When time permits I try to integrate this conviction in my teaching, start from every-day experience or deep philosophical questions to develop abstract formalism, and try to spark the creativity to adopt this formalism in new and unexpected contexts.
Courses I have taught include
Physics I-IV (Classical Mechanics,
Basics of Thermodynamics and Statistical Mechanics, Special Relativity,
Electrodynamics, Analytic Mechanics, Quantum Mechanics),
the Mathematics Introductory course,
Theoretical Physics I & II, Advanced Quantum Mechanics, Introduction to
Particle Theory, General Relativity, Cosmology, Particle Physics
beyond the Standard Model, and Quantum Information.
I typically teach one or two lectures and one seminar per semester.
In the upcoming winter term 2024/2025 I will give the lecture "Introduction to
Elementary Particle Theory".
During summer terms, I offer the
"Neutrinos and Cosmology seminar"
where we discuss recent research publications in these fields.

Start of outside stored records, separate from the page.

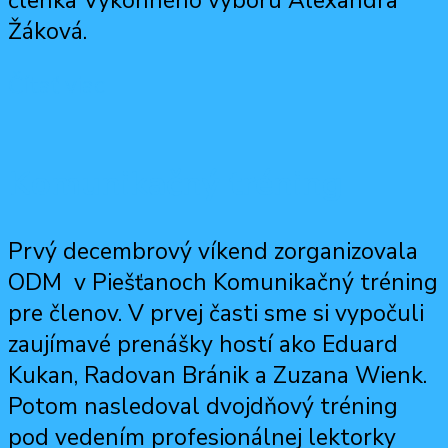
členka Výkonného výboru Alexandra
Žáková.
Čítať viac
Komunikačný tréning
Prvý decembrový víkend zorganizovala
ODM v Piešťanoch Komunikačný tréning
pre členov. V prvej časti sme si vypočuli
zaujímavé prenášky hostí ako Eduard
Kukan, Radovan Bránik a Zuzana Wienk.
Potom nasledoval dvojdňový tréning
pod vedením profesionálnej lektorky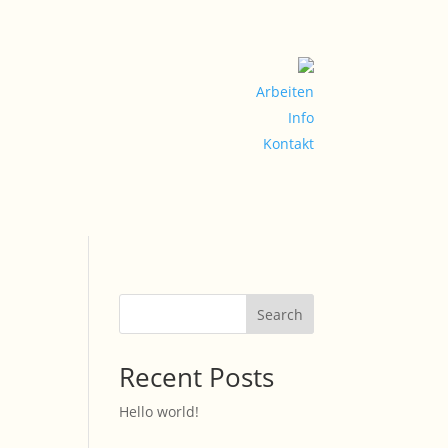
Arbeiten
Info
Kontakt
Search
Recent Posts
Hello world!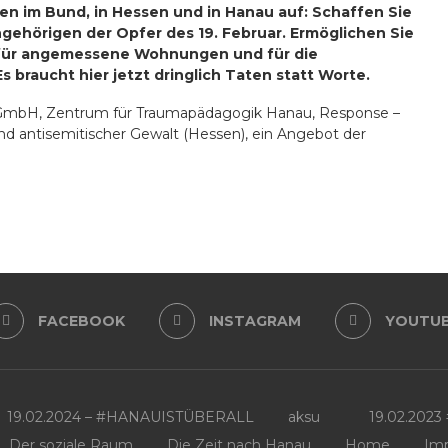
hen im Bund, in Hessen und in Hanau auf: Schaffen Sie
ngehörigen der Opfer des 19. Februar. Ermöglichen Sie
 für angemessene Wohnungen und für die
 braucht hier jetzt dringlich Taten statt Worte.
le gGmbH, Zentrum für Traumapädagogik Hanau, Response –
und antisemitischer Gewalt (Hessen), ein Angebot der
FACEBOOK
INSTAGRAM
YOUTU
19.02.2024 – #HANAUISTÜBERALL
aksu
19.02.202
Der soziale Raum
Die Zeit nach Hanau
Home
Im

During winter terms, I offer the
"Big Questions Seminar"
where we discuss more fundamental problems
that are usually left out in the standard curriculum, including "What's the correct interpretation
of Quantum Mechanics?", "What are Space and Time?", "How are Matter and Information Related?",
"Universe versus Multiverse", "What's the Physics of Consciousness?" or "What is Fundamental?".